Diesen rudimentären Ansätzen lassen sich freilich noch weitere hinzufügen.

Wenn wir das verfügbare Einkommen betrachten, so ließe sich das wie folgt erhöhen:

  • Auf dem Arbeitsmarkt muß die SPD ein Interesse daran haben, ihre Klientel vor Außenseiterkonkurrenz, wie sie beispielsweise durch die Einwanderung entsteht, abzusichern. Insbesondere im Niedriglohnbereich könnte die Klientel die Einwanderung als massive Bedrohung empfinden.
  • Weiterhin müßte die Politik der SPD darauf gerichtet sein, das verfügbare Einkommen ihrer Klientel durch die Verminderung der steuerlichen Belastung und der Abzüge zugunsten der Sozialversicherungen zu reduzieren. Im Bereich der Sozialversicherungen dürfte eine selektive Begünstigungspolitik, wie sie etwa bei der Rentenversicherung vorgenommen wurde, eher der falsche Weg sein. Sinnvoller wäre es vielmehr, die Sozialversicherungssysteme durch wettbewerbliche Elemente effizient zu gestalten. Zudem müßte es ein Ziel der SPD sein, die steuerliche Belastung der Arbeitnehmerschaft entsprechend zu reduzieren, indem insbesondere durch einen sparsamen Umgang mit den Haushaltsmitteln zusätzliche Steuersenkungsspielräume geschaffen werden.
  • Schließlich müßte es im Interesse der SPD sein, ein angemessenes soziales Netz für ihre Klientel zu schaffen, falls diese ihren Arbeitsplatz verliert: Die Hartz-IV-Sätze wären also entsprechend zu erhöhen.

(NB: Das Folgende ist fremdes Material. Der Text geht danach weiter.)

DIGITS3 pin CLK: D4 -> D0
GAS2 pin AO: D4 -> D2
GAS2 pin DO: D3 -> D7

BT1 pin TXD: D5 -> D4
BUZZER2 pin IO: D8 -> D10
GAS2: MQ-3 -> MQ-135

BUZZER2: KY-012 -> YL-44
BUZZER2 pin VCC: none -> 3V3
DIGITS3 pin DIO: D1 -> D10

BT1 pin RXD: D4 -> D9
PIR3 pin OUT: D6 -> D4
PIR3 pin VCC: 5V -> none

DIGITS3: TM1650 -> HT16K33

Auch hier ließe sich die Liste durch eine Vielzahl an Maßnahmen ergänzen.

Freilich hätte die Umsetzung der aufgezeigten Ansatzpunkte durchaus negative Auswirkungen auf andere Bereiche. So dürfte beispielsweise eine Reduzierung der Energiekosten negative Konsequenzen für die Umwelt haben. Das primäre Interesse der Arbeiterschaft dürfte jedoch eher der Verbesserung bzw. der Erhaltung der gegenwärtigen Position gelten, wodurch Abstriche in anderen Politikbereichen von der Klientel durchaus akzeptiert würden.

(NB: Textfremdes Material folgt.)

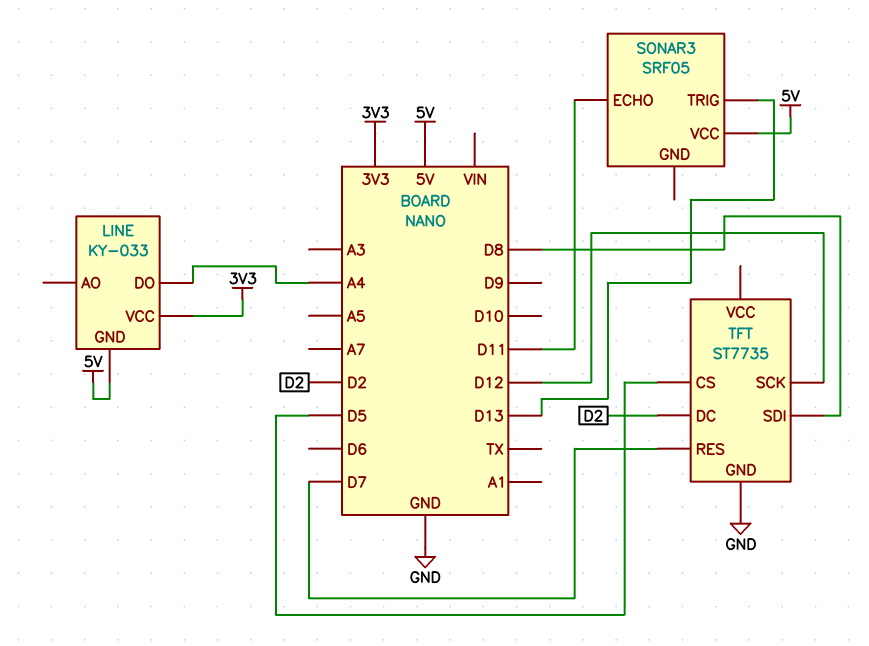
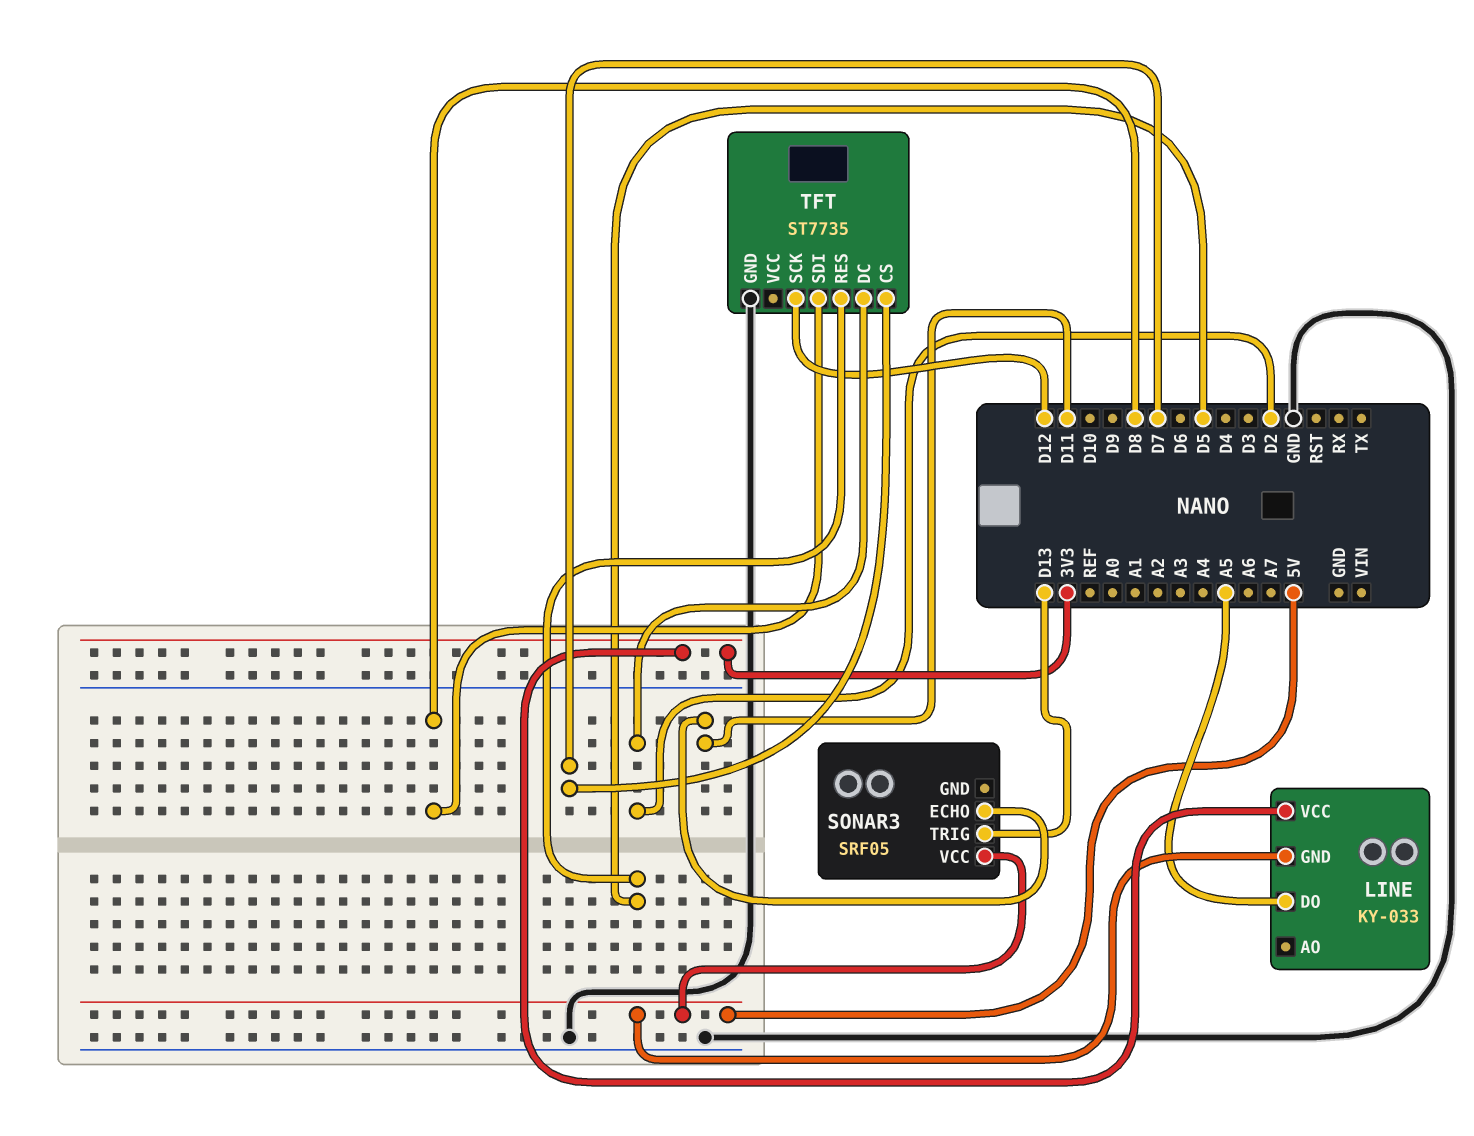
LINE pin DO: A4 -> A5
TFT pin CS: D5 -> D7
TFT pin RES: D7 -> D5

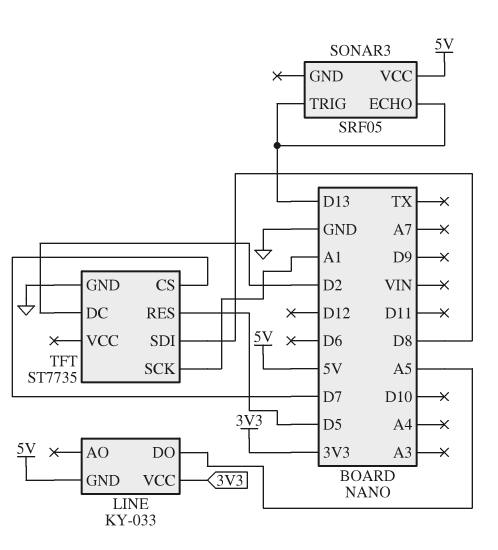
SONAR3 pin ECHO: D11 -> D13
TFT pin SCK: D12 -> A1

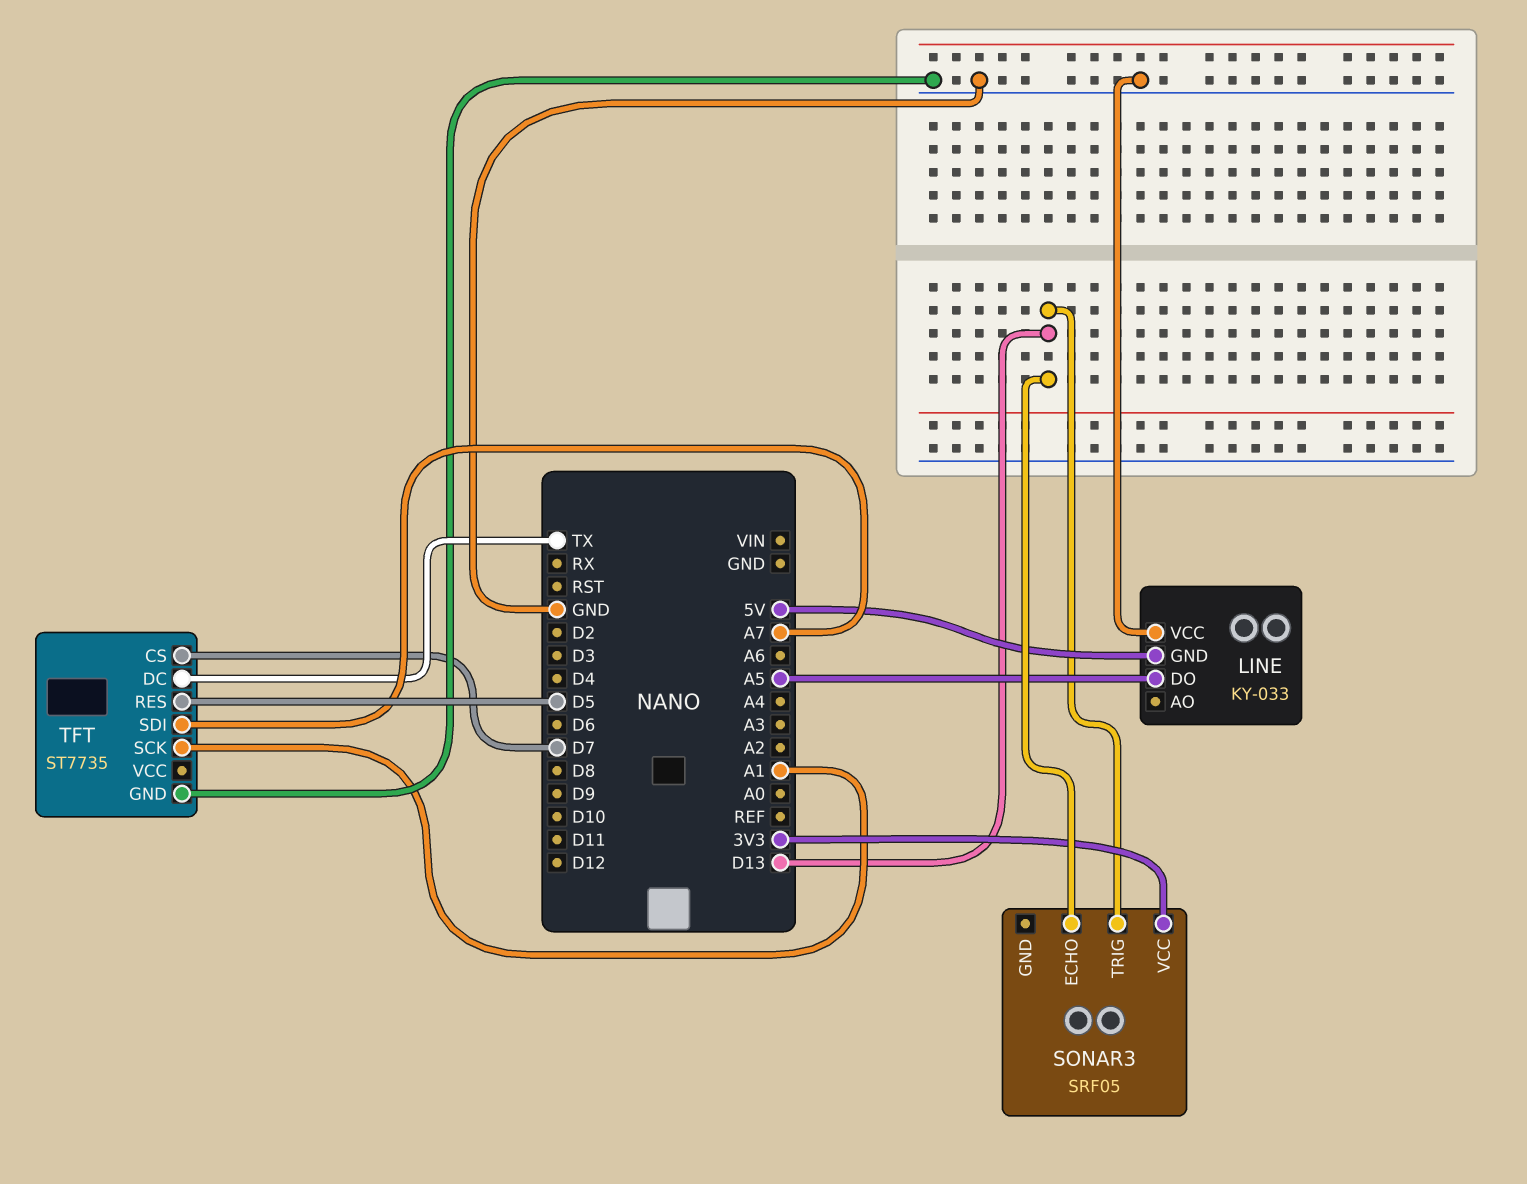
LINE pin VCC: 3V3 -> GND
SONAR3 pin VCC: 5V -> 3V3
TFT pin DC: D2 -> TX
TFT pin SDI: D8 -> A7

Ob eine Orientierung der Programmatik der SPD an der ursprünglichen Klientel erfolgen wird, ist jedoch mehr als fraglich. In Parteien bilden sich nach bestimmten Zeiten oligarchische Führungsstrukturen, deren vornehmliches Interesse der Umsetzung der eigenen – und von ihrer ursprünglichen Klientel durchaus abweichenden – Wertvorstellungen dient. Und die SPD ist eine sehr alte Partei.